» WHAT THE TASK REQUIRES:
Reproduce the text in this material line for line, and leave the pictures out of your answer.

» INPUT DATA:

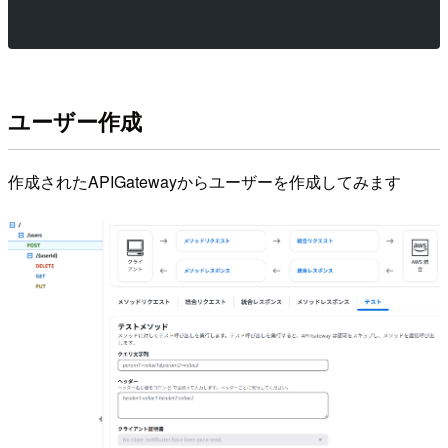
ユーザー作成
作成されたAPIGatewayからユーザーを作成してみます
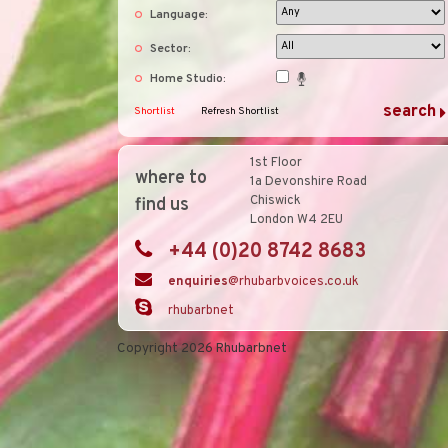
Language:
Sector:
Home Studio:
Shortlist
Refresh Shortlist
1st Floor
where to
1a Devonshire Road
Chiswick
find us
London W4 2EU
+44 (0)20 8742 8683
enquiries
@rhubarbvoices.co.uk
rhubarbnet
Copyright 2026 Rhubarbnet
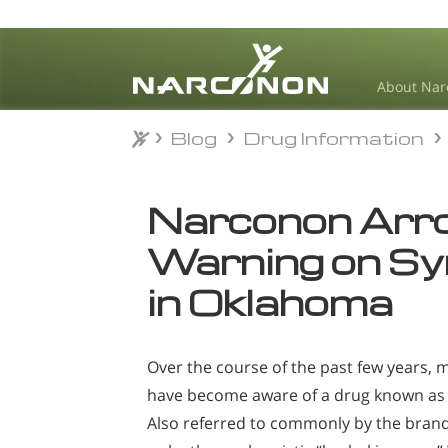
About Nar
Blog
Drug Information
Blog
Drug Information
⨯
Narconon Arr
Warning on Sy
in Oklahoma
Over the course of the past few years,
have become aware of a drug known as 
Also referred to commonly by the bran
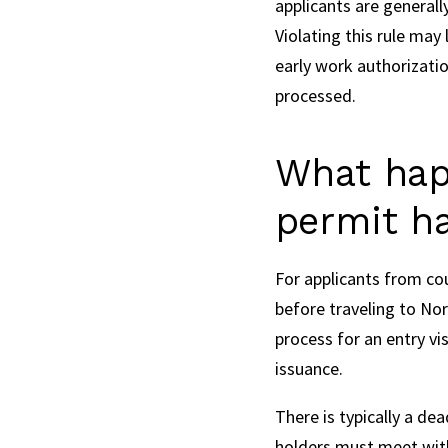
applicants are generall
Violating this rule may
early work authorizatio
processed.
What hap
permit h
For applicants from co
before traveling to Nor
process for an entry vi
issuance.
There is typically a de
holders must meet with 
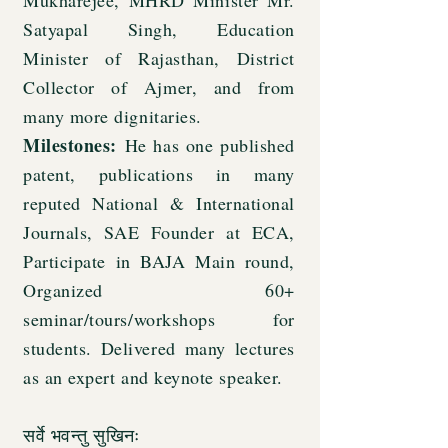
Mukharejee, MHRD Minister Mr.
Satyapal Singh, Education
Minister of Rajasthan, District
Collector of Ajmer, and from
many more dignitaries.
Milestones:
He has one published
patent, publications in many
reputed National & International
Journals, SAE Founder at ECA,
Participate in BAJA Main round,
Organized 60+
seminar/tours/workshops for
students. Delivered many lectures
as an expert and keynote speaker.
सर्वे भवन्तु सुखिनः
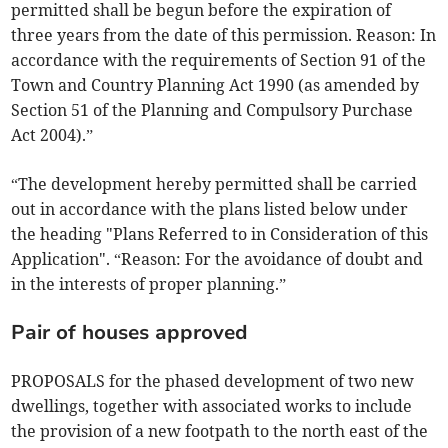
permitted shall be begun before the expiration of
three years from the date of this permission. Reason: In
accordance with the requirements of Section 91 of the
Town and Country Planning Act 1990 (as amended by
Section 51 of the Planning and Compulsory Purchase
Act 2004).”
“The development hereby permitted shall be carried
out in accordance with the plans listed below under
the heading "Plans Referred to in Consideration of this
Application". “Reason: For the avoidance of doubt and
in the interests of proper planning.”
Pair of houses approved
PROPOSALS for the phased development of two new
dwellings, together with associated works to include
the provision of a new footpath to the north east of the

» OUTPUT:
ユーザー作成
作成されたAPIGatewayからユーザーを作成してみます
Language:
Sector:
Home Studio:
Shortlist
Refresh Shortlist
1st Floor
where to
1a Devonshire Road
Chiswick
find us
London W4 2EU
+44 (0)20 8742 8683
enquiries
@rhubarbvoices.co.uk
rhubarbnet
Copyright 2026 Rhubarbnet
About Nar
Blog
Drug Information
Blog
Drug Information
⨯
Narconon Arr
Warning on Sy
in Oklahoma
Over the course of the past few years,
have become aware of a drug known as 
Also referred to commonly by the bran
applicants are generall
Violating this rule may
early work authorizatio
processed.
What hap
permit h
For applicants from co
before traveling to Nor
process for an entry vi
issuance.
There is typically a de
holders must meet with 
Mukharejee, MHRD Minister Mr.
Satyapal Singh, Education
Minister of Rajasthan, District
Collector of Ajmer, and from
many more dignitaries.
Milestones:
He has one published
patent, publications in many
reputed National & International
Journals, SAE Founder at ECA,
Participate in BAJA Main round,
Organized 60+
seminar/tours/workshops for
students. Delivered many lectures
as an expert and keynote speaker.
सर्वे भवन्तु सुखिनः
permitted shall be begun before the expiration of
three years from the date of this permission. Reason: In
accordance with the requirements of Section 91 of the
Town and Country Planning Act 1990 (as amended by
Section 51 of the Planning and Compulsory Purchase
Act 2004).”
“The development hereby permitted shall be carried
out in accordance with the plans listed below under
the heading "Plans Referred to in Consideration of this
Application". “Reason: For the avoidance of doubt and
in the interests of proper planning.”
Pair of houses approved
PROPOSALS for the phased development of two new
dwellings, together with associated works to include
the provision of a new footpath to the north east of the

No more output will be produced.